Alagille syndrome: Genetics and Functional Models

Curr Pathobiol Rep. 2017 Sep;5(3):233-241. doi: 10.1007/s40139-017-0144-8.

Abstract

Purpose of review: We review the genetics of the autosomal dominant, multi-system disorder, Alagille syndrome and provide a summary on how current functional models and emerging biotechnologies are equipped to guide scientists towards novel therapies. The importance of haploinsufficiency as a disease mechanism will be underscored throughout this discussion.

Recent findings: Alagille syndrome, a human disorder affecting the liver, heart, vasculature, kidney, and other systems, is caused by mutations in the Notch signaling pathway ligand, Jagged1 (JAG1) or the receptor, NOTCH2. Current advances in animal modeling, in vitro cell culture, and human induced pluripotent stem cells, provide new opportunities in which to study disease mechanisms and manifestations.

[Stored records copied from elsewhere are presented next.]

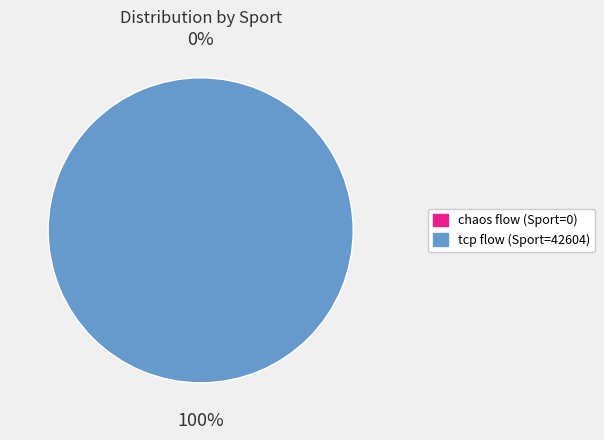

How many slices are in this pie chart?

2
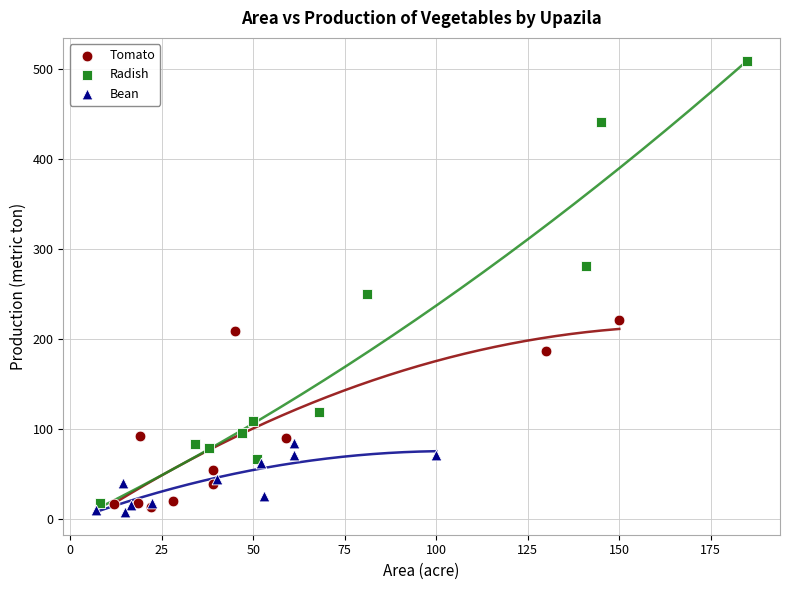

Which series has the largest Y range (max minus min)?

Radish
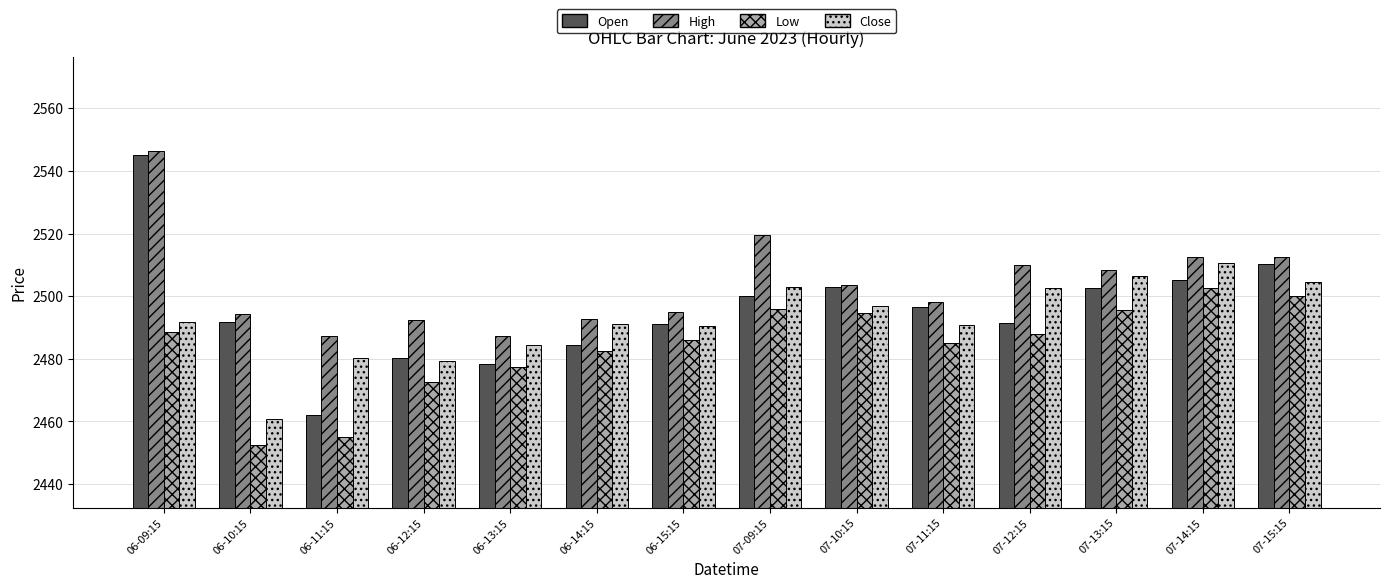

What is the total value across all series at 07-13:15?

10012.9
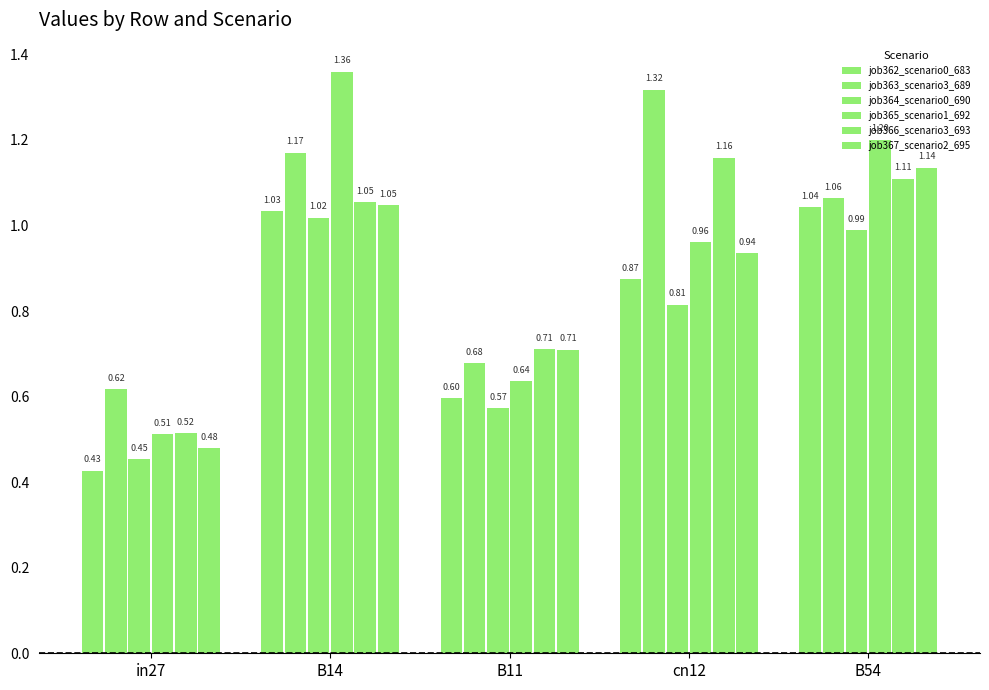

How many groups of bars are there?

5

Summary: We anticipate that the availability of innovative functional models will allow scientists to test new gene therapies or small molecule treatments in physiologically-relevant systems. With these advances, we look forward to the development of new methods to help Alagille syndrome patients.

Keywords: Alagille syndrome; Jagged1; Notch2; gene therapy; haploinsufficiency; liver disease.